List every line below that contains the word "planter", copying each one in full.

╭─ Provided information

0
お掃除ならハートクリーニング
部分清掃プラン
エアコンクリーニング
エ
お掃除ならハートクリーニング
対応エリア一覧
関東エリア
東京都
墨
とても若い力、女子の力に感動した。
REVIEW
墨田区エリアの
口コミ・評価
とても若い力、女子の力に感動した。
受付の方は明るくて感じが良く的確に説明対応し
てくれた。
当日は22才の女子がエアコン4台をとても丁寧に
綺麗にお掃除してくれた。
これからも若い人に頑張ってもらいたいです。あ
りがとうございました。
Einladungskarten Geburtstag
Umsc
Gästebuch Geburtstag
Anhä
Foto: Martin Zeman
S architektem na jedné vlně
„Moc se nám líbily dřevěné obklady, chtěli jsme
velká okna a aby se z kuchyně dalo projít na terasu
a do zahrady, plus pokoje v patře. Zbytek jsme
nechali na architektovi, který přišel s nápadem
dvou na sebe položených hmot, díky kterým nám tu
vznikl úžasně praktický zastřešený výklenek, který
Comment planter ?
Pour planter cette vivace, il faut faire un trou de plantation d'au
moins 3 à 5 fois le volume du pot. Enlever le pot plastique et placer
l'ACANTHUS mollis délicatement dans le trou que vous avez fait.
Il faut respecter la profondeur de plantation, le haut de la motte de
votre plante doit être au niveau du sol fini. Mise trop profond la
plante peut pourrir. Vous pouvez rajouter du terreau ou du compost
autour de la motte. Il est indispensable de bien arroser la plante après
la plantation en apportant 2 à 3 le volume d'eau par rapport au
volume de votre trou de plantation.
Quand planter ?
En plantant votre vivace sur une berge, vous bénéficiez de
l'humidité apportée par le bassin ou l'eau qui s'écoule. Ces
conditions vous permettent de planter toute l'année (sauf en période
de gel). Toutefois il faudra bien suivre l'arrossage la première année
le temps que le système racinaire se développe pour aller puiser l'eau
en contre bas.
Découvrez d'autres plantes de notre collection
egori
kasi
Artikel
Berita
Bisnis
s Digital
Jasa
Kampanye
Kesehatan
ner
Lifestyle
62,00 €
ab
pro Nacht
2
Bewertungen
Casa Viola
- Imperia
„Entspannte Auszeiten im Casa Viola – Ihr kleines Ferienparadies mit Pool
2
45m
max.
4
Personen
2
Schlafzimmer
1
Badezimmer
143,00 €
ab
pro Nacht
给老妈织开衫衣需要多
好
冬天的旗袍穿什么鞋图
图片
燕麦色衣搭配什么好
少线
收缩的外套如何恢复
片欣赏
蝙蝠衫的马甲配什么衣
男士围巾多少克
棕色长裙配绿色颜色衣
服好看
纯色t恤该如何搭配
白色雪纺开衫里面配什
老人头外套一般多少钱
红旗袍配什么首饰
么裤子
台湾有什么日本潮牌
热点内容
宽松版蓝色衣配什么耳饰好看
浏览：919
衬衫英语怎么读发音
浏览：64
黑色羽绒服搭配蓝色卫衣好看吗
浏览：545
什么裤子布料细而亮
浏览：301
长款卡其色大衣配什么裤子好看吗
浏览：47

╰─
╭─ Provided information

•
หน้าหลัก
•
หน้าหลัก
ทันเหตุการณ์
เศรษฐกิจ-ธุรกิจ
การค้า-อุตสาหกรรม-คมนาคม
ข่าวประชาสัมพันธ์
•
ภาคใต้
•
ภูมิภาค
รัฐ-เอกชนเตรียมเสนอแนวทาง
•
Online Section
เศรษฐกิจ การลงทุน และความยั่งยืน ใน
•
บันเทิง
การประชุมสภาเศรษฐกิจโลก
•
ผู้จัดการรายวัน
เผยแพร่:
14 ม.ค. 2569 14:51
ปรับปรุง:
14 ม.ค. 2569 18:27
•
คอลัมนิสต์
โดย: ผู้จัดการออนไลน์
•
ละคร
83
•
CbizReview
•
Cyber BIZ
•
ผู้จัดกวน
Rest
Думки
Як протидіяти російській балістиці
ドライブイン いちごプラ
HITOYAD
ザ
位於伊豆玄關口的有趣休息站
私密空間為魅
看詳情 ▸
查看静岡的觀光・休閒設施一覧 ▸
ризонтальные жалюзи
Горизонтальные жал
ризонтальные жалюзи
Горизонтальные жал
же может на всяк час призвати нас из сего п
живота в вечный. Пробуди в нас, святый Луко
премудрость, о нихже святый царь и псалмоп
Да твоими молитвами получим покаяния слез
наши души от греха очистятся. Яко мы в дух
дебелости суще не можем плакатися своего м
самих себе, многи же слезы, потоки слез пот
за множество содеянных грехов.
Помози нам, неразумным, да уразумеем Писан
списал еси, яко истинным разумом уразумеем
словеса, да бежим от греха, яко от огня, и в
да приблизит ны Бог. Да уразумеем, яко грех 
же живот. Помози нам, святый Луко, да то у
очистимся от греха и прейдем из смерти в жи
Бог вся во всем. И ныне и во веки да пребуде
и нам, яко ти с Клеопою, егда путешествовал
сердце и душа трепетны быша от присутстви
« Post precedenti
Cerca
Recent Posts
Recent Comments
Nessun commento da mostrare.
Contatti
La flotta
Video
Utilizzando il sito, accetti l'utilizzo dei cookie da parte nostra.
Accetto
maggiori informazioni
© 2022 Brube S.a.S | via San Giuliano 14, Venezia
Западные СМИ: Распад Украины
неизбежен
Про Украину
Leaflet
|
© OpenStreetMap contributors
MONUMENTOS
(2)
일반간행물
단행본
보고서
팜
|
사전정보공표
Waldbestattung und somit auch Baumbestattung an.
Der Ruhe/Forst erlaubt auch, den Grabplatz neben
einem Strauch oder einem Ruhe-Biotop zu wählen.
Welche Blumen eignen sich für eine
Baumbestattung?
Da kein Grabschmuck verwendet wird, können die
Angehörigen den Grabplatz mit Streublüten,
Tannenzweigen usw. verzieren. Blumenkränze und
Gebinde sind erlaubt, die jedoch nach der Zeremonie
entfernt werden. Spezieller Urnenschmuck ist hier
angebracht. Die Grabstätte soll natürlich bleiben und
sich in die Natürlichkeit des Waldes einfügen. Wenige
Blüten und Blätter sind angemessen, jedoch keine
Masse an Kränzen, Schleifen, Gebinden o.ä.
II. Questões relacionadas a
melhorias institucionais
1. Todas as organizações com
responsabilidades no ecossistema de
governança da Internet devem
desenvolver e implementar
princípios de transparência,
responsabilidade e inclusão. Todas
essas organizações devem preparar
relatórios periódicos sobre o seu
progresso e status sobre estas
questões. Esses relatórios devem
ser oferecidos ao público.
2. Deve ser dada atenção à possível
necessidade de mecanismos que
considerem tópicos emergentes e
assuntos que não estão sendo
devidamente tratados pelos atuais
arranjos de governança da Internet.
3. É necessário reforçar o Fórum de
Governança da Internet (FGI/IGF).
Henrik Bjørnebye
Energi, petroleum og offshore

╰─
╭─ Provided information

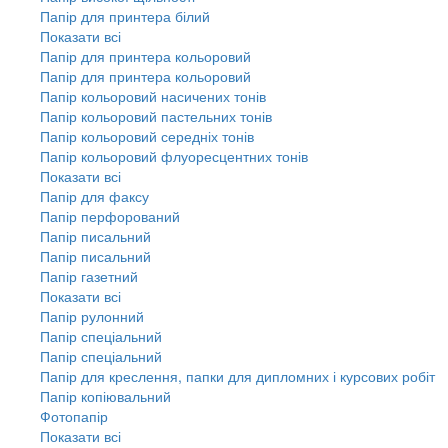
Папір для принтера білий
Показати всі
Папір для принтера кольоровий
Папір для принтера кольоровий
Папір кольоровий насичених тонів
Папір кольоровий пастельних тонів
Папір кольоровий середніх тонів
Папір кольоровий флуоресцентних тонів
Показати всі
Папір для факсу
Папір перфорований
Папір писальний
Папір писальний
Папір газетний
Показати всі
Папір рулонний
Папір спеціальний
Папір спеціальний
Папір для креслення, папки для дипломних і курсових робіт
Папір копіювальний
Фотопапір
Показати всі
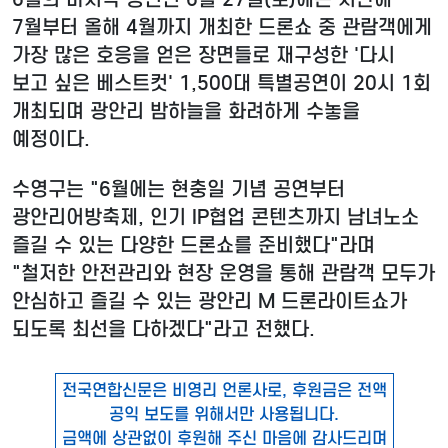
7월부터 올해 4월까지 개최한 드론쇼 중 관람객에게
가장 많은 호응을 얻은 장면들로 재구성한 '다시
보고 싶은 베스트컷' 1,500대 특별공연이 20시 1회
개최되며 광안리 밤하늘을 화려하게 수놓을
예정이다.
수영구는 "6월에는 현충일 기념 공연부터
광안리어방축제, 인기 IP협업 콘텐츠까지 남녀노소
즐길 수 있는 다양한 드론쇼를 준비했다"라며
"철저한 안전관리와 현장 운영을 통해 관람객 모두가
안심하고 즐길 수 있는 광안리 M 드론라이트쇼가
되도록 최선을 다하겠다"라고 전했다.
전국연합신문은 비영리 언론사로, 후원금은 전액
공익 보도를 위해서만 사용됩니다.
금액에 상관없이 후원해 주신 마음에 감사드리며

╰─

▶ _Task result_
Comment planter ?
Pour planter cette vivace, il faut faire un trou de plantation d'au
Quand planter ?
conditions vous permettent de planter toute l'année (sauf en période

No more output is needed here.